Ketika Luhut Panjaitan Mesra dengan Pria yang Dulu Hendak Ditangkapnya
Luhut juga bertutur bagaimana ketika dirinya kali pertama memimpin pendaratan pasukan di Timor Timur, 7 Desember 1975. Ketika itu, Luhut dan prajuritnya diterbangkan dari Madiun.
Perjalanan udara selama 6 jam membuat pasukan tak bisa berbuat banyak. ’’Kami tak bisa buang air, meski akhirnya ada yang kencing dan buang air besar di celana,’’ kelakarnya.
Dengan menenteng ransel seberat 35 kg, Luhut dan pasukannya akhirnya harus terjun dari langit Timor Timur tepat pukul 05.45 Wita.
’’Sekitar tiga menit sebelum matahari terbit, pasukan terjun dari pesawat C-130B di ketinggian 900 kaki hingga 1.250 kaki,’’ terangnya.
Namun, ketika pintu pesawat terbuka dan pasukan menunggu aba-aba terjun, tembakan musuh berdatangan dari bawah.
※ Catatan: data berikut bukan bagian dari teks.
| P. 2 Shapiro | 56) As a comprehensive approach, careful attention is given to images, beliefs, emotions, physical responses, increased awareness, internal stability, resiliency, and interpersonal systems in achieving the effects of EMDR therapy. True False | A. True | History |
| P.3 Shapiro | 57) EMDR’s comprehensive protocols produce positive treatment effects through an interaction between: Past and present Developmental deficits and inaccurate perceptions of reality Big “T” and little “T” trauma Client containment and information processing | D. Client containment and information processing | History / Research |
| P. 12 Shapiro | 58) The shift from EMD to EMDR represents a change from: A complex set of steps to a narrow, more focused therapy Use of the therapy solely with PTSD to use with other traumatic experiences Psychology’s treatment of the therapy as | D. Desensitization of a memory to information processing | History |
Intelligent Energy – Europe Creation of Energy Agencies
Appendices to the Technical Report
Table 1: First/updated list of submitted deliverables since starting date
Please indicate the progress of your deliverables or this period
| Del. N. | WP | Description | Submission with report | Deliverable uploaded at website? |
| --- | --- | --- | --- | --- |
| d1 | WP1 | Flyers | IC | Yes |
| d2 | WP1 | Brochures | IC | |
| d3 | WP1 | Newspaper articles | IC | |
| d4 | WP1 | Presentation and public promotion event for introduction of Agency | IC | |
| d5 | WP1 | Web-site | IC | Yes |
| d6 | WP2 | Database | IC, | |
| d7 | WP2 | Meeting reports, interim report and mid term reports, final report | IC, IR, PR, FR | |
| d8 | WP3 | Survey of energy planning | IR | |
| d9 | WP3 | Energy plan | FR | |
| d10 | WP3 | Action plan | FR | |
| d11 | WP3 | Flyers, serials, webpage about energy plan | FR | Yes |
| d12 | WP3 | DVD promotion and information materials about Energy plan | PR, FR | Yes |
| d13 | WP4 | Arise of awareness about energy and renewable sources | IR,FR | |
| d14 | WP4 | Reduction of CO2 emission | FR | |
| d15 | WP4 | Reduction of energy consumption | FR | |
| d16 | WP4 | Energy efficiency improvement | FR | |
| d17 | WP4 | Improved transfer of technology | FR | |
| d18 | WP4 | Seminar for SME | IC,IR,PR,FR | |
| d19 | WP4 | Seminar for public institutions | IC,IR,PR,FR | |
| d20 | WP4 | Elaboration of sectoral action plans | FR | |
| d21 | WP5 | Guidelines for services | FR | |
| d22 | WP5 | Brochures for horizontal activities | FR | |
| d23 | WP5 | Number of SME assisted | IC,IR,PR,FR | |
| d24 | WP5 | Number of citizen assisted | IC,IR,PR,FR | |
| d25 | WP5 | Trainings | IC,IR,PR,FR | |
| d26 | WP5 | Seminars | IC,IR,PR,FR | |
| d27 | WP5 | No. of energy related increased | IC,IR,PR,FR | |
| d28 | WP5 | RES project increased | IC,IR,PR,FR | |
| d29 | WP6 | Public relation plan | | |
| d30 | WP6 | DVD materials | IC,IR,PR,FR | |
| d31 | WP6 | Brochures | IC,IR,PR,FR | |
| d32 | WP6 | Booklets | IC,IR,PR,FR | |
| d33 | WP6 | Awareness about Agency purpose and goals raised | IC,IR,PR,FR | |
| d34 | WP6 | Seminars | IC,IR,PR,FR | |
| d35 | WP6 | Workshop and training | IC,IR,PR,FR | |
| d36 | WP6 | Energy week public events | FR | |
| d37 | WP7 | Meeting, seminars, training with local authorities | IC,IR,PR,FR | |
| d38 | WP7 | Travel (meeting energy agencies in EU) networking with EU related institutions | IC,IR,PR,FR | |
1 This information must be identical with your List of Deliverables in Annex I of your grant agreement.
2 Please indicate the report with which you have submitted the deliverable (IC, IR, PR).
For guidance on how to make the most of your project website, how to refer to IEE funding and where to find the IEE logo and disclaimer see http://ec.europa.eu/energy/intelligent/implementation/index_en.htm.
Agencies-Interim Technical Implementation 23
Pendaratan pun akhirnya tak berhasil maksimal.
Sebagian prajurit masuk ke laut. Ada yang jasadnya hilang dan ada yang akhirnya ditemukan. Tak mulusnya pendaratan itu diduga disebabkan kurang akuratnya informasi intelijen.
Dalam waktu dua jam, delapan anak buah Luhut gugur. ’’Mereka gugur di medan tugas. Padahal, semalam sebelumnya, saya masih brifing mereka di bak pasir,’’ kenangnya. Bukan hanya anak buahnya, komandan Luhut, Mayor (anumerta) Atang Sutrisna, juga gugur.
Luhut mengaku tak menyangka anak buah dan komandannya bakal gugur dalam pertempuran. Maklum, ketika itu, sebagai pasukan elite baret merah, Luhut sempat jemawa dan merasa hebat.